Summers on the Norwegian archipelago of Svalbard are now warmer than at any other time in the last 1,800 years, including during medieval times when parts of the northern hemisphere were as hot as, or hotter, than today, according to a new study in the journal Geology.
"The Medieval Warm Period was not as uniformly warm as we once thought--we can start calling it the Medieval Period again," said the study's lead author, William D'Andrea, a climate scientist at Columbia University's Lamont-Doherty Earth Observatory. "Our record indicates that recent summer temperatures on Svalbard are greater than even the warmest periods at that time."
The naturally driven Medieval Warm Period, from about 950 to 1250, has been a favorite time for people who deny evidence that humans are heating the planet with industrial greenhouse gases. But the climate reconstruction from Svalbard casts new doubt on that era's reach, and undercuts skeptics who argue that current warming is also natural. Since 1987, summers on Svalbard have been 2 degrees to 2.5 degrees C (3.6 to 4.5 degrees F) hotter than they were there during warmest parts of the Medieval Warm Period, the study found.
Researchers produced the 1,800 year climate record by analyzing levels of unsaturated fats in algae buried in the sediments of Kongressvatnet lake, in western Svalbard. In colder water, algae make more unsaturated fats, or alkenones; in warmer water, they produce more saturated fats. Like pages in a book, the unsaturation level of fats can provide a record of past climate. So far, most Arctic climate records have come from ice cores that preserve only annual layers of cold-season snowfall, and thus cold-season temperatures. But lake sediments, with their record of summertime temperatures, can tell scientists how climate varied the rest of the year and in places where ice sheets are absent.
"We need both ice core and lake sediment records," said Elisabeth Isaksson, a glaciologist at the Norwegian Polar Institute who was not involved in the study. "Here, Billy has found something that tells a different, more detailed story."
In looking at how summers on Svalbard varied, researchers also discovered that the region was not particularly cold during another recent anomalous period--the "Little Ice Age" of the 18th and 19th centuries, when glaciers on Svalbard surged to their greatest extent in the last 10,000 years and glaciers in many parts of Western Europe also grew. They suggest that more snow, rather than colder temperatures, may have fed the growth of Svalbard glaciers.
Evidence from tree rings and ice cores shows that southern Greenland and parts of North America were warmer from 950 to 1250 than today, with the Vikings taking advantage of ice-free waters to settle Greenland. Some regions also saw prolonged drought, including California, Nevada and the Mississippi Valley, leading some scientists to coin the term Medieval Climate Anomaly to emphasize the extreme shift in precipitation rather than temperature. A natural increase in solar radiation during this time was responsible for warming parts of the northern hemisphere, with a rise in volcanic activity from 1100 to 1260 causing milder winters, University of Massachusetts scientist Ray Bradley explained in a 2003 Perspective piece in Science. Bradley is a co-author of the Svalbard lake sediment study.
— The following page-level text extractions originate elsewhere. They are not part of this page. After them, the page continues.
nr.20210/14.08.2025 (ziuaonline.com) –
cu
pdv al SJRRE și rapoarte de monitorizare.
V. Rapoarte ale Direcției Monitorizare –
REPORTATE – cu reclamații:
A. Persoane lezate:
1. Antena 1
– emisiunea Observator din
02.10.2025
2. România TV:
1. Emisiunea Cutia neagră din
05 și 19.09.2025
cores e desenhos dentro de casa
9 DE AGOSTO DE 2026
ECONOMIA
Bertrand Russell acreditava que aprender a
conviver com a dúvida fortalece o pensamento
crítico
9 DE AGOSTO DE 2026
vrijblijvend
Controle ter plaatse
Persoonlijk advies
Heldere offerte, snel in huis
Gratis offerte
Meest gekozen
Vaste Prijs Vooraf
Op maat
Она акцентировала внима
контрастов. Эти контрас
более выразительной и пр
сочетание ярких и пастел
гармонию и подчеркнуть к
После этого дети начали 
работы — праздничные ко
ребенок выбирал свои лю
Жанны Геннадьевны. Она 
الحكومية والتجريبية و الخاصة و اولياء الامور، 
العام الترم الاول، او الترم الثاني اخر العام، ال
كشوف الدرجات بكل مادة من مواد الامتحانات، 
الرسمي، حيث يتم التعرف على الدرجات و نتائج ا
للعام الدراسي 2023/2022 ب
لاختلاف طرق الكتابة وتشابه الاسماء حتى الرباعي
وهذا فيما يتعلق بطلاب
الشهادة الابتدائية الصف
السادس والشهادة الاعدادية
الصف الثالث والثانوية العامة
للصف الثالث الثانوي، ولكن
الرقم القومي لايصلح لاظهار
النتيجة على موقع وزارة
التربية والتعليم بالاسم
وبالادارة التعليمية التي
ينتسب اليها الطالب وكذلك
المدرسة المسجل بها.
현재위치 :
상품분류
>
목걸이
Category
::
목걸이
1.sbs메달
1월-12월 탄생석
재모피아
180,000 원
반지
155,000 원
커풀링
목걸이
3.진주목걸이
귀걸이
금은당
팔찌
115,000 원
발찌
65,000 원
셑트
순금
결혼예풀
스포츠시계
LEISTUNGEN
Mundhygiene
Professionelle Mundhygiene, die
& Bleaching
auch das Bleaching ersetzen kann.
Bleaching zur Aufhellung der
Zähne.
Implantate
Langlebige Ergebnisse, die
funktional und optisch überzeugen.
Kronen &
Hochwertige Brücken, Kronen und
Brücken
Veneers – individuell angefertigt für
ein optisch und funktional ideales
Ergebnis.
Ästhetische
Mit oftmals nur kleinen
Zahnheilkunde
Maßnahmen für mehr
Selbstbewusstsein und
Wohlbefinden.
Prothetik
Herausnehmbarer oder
Western Svalbard began to gradually warm in 1600, the researchers found, when the northern arm of the Gulf Stream, known as the West Spitsbergen Current, may have brought more tropical water to the region. In 1890, the warming began to accelerate, with researchers attributing most of the warming since about 1960 to rising industrial greenhouse gas levels. Ice cores from Svalbard, by contrast, show a slight cooling over the last 1,800 years. The conflicting evidence suggests that temperatures may have fluctuated more sharply between winter and summer, said Anne Hormes, a quaternary geologist at the University Centre in Svalbard who was not involved in the study.
D'Andrea and his colleagues dated their lake cores by analyzing grains of glass spewed by volcanoes hundreds of miles away in Iceland. Those past eruptions-- Snæfellsjökull in 170, Hekla in 1104 and Öræfajökull in 1362--all left unique chemical time markers on Svalbard's lake sediments. "We know fairly precisely when these eruptions occurred, which is rare in the geologic record," said study co-author Nicholas Balascio, a scientist at University of Massachusetts, Amherst.